**Task to complete**
Can you update the items below by replacing every "chart" with "graph", keeping everything else the same and leaving the pictures out?

**Entries shown**
______

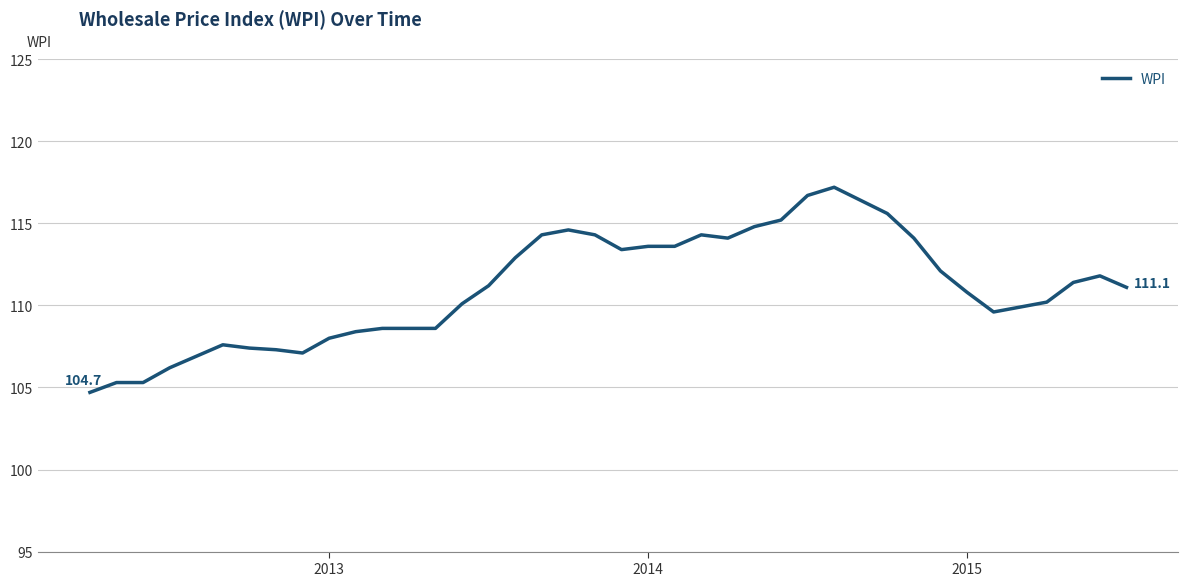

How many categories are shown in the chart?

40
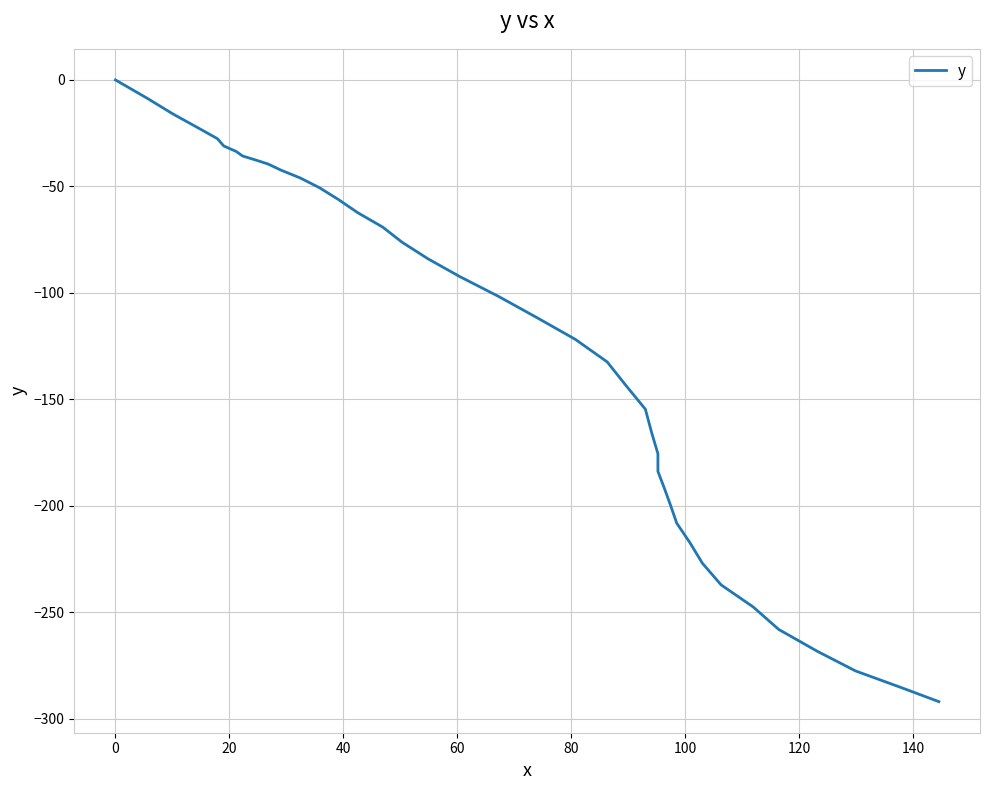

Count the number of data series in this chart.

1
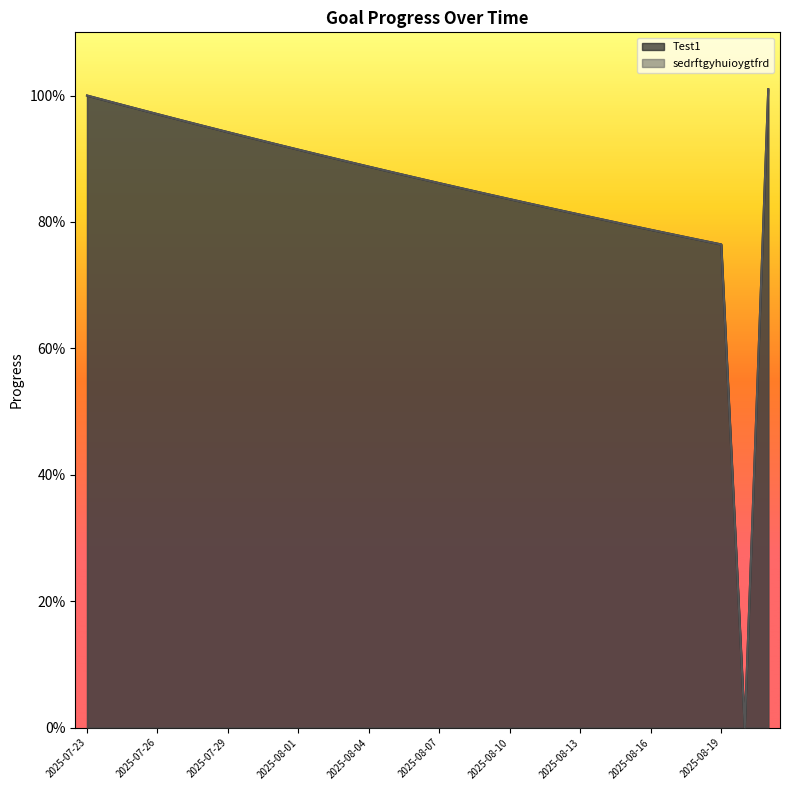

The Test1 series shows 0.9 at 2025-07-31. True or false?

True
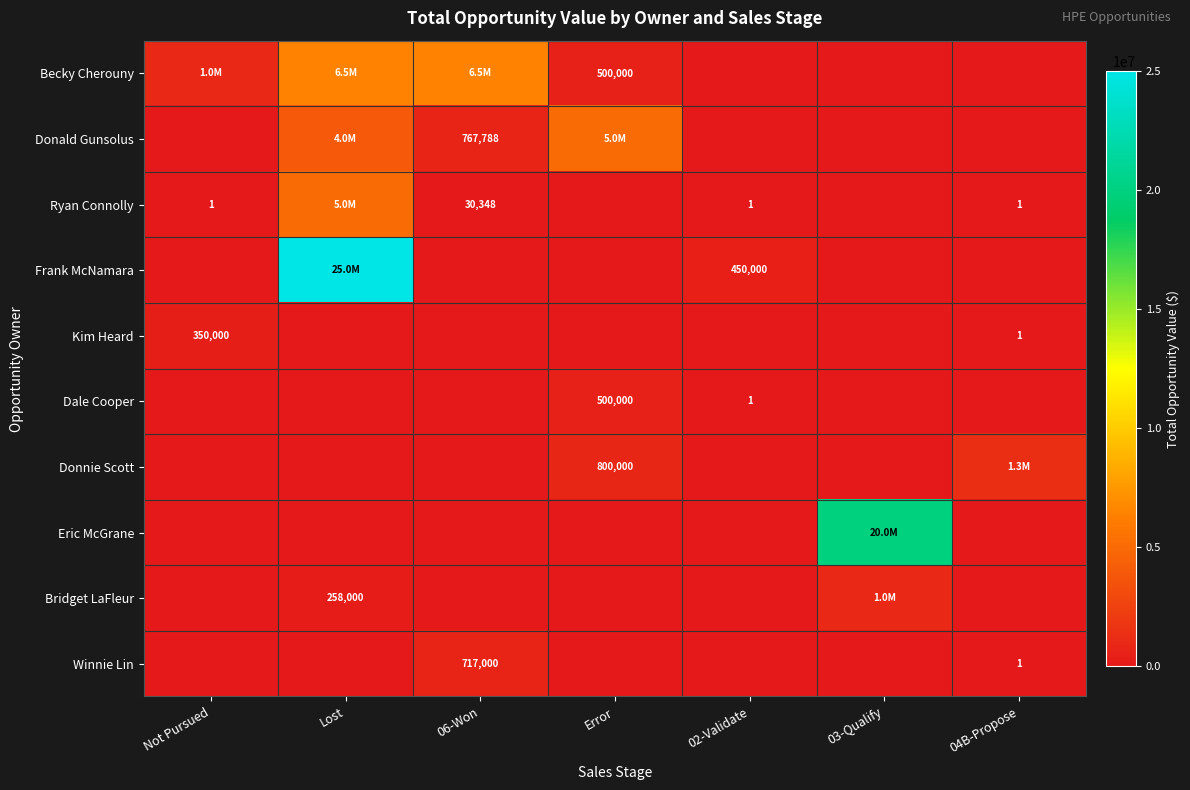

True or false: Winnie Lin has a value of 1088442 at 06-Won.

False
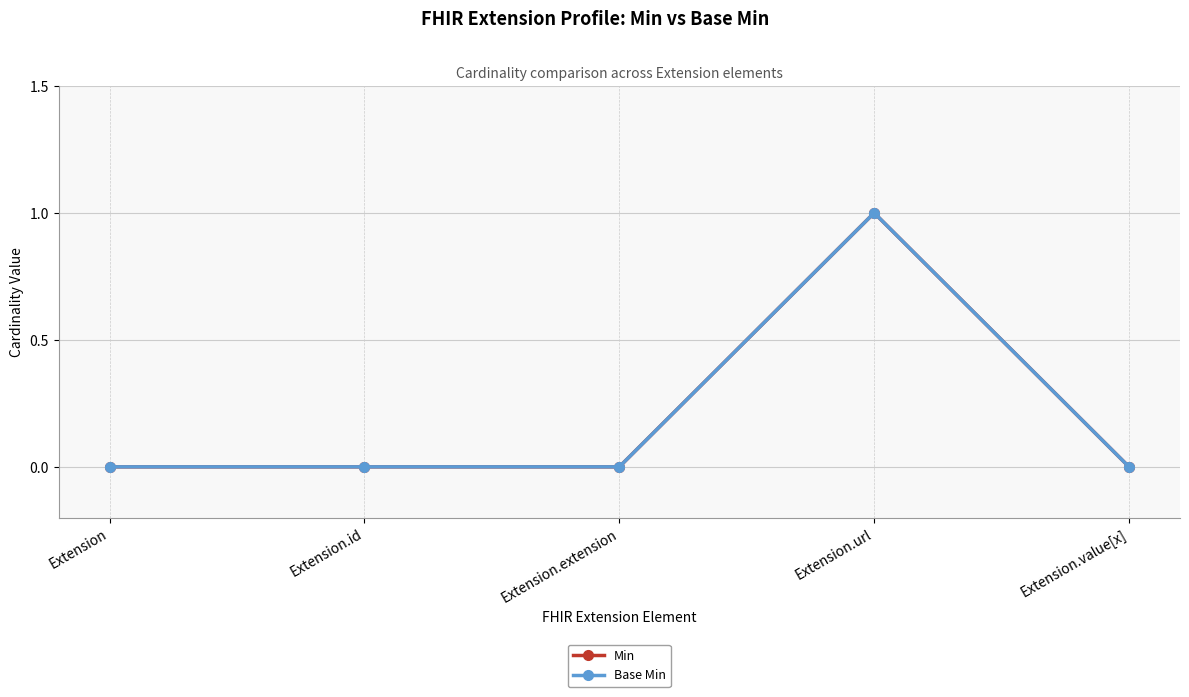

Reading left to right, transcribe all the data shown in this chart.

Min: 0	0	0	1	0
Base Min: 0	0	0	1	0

______

**Exercise result**
How many categories are shown in the graph?

40

Count the number of data series in this graph.

1

The Test1 series shows 0.9 at 2025-07-31. True or false?

True

True or false: Winnie Lin has a value of 1088442 at 06-Won.

False

Reading left to right, transcribe all the data shown in this graph.

Min: 0	0	0	1	0
Base Min: 0	0	0	1	0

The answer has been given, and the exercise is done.